Data for this task
+ + + + + + +
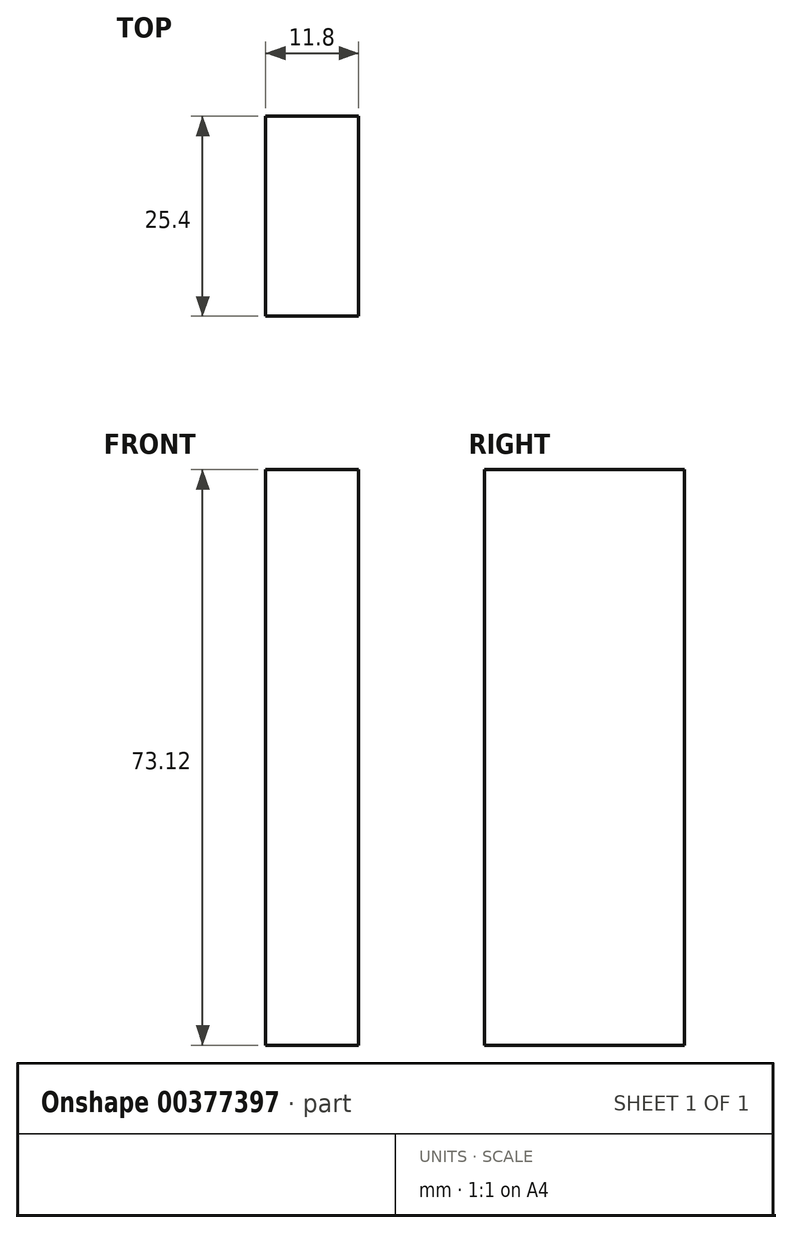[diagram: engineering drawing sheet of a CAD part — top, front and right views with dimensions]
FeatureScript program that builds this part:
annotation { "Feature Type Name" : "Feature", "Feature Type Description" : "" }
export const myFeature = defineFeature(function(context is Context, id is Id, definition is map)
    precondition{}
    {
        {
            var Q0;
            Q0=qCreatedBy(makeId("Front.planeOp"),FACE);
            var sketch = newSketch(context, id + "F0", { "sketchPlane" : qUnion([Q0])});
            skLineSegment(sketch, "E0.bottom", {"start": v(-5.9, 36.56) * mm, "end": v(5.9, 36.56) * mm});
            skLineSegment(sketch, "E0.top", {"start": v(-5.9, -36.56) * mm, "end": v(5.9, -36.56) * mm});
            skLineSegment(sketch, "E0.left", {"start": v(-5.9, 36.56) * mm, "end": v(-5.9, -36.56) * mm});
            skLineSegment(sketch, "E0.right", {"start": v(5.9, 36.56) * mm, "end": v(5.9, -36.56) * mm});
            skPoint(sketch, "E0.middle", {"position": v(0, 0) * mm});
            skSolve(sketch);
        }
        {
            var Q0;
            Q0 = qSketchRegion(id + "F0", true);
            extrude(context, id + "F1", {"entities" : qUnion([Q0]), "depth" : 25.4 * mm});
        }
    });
+ + + + + + +
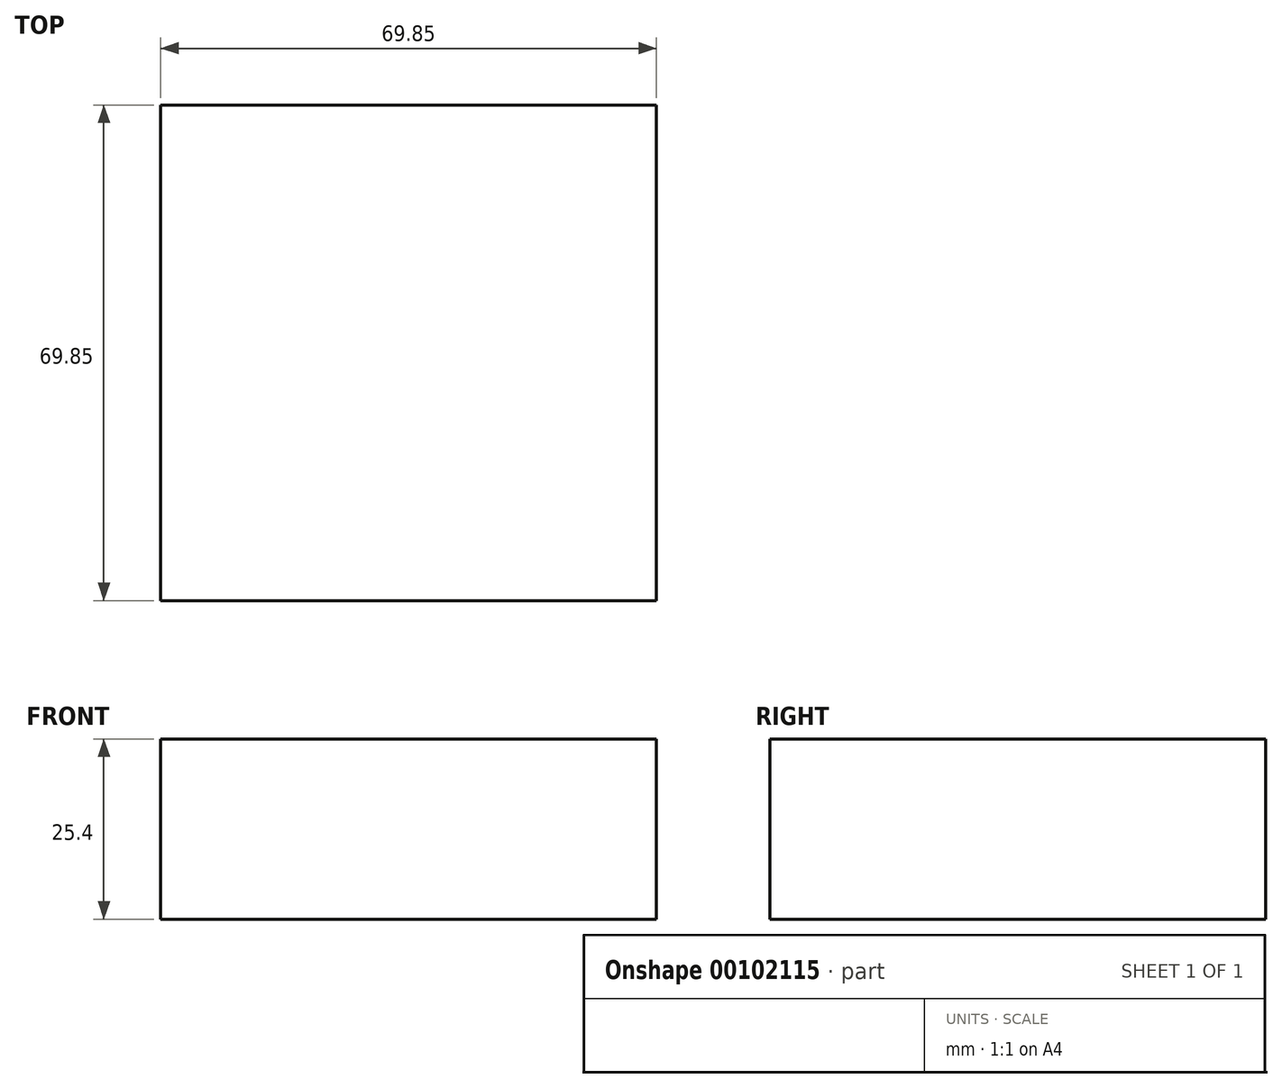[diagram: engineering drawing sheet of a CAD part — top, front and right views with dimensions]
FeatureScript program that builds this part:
+ + + + + + +
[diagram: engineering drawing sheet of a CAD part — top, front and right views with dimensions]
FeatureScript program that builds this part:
+ + + + + + +
Task
Which lines in the material above contain the string "skLineSegment", counting only matches with the same capitalization? Report each such line in full.

Response to this task
            skLineSegment(sketch, "E0.bottom", {"start": v(-5.9, 36.56) * mm, "end": v(5.9, 36.56) * mm});
            skLineSegment(sketch, "E0.top", {"start": v(-5.9, -36.56) * mm, "end": v(5.9, -36.56) * mm});
            skLineSegment(sketch, "E0.left", {"start": v(-5.9, 36.56) * mm, "end": v(-5.9, -36.56) * mm});
            skLineSegment(sketch, "E0.right", {"start": v(5.9, 36.56) * mm, "end": v(5.9, -36.56) * mm});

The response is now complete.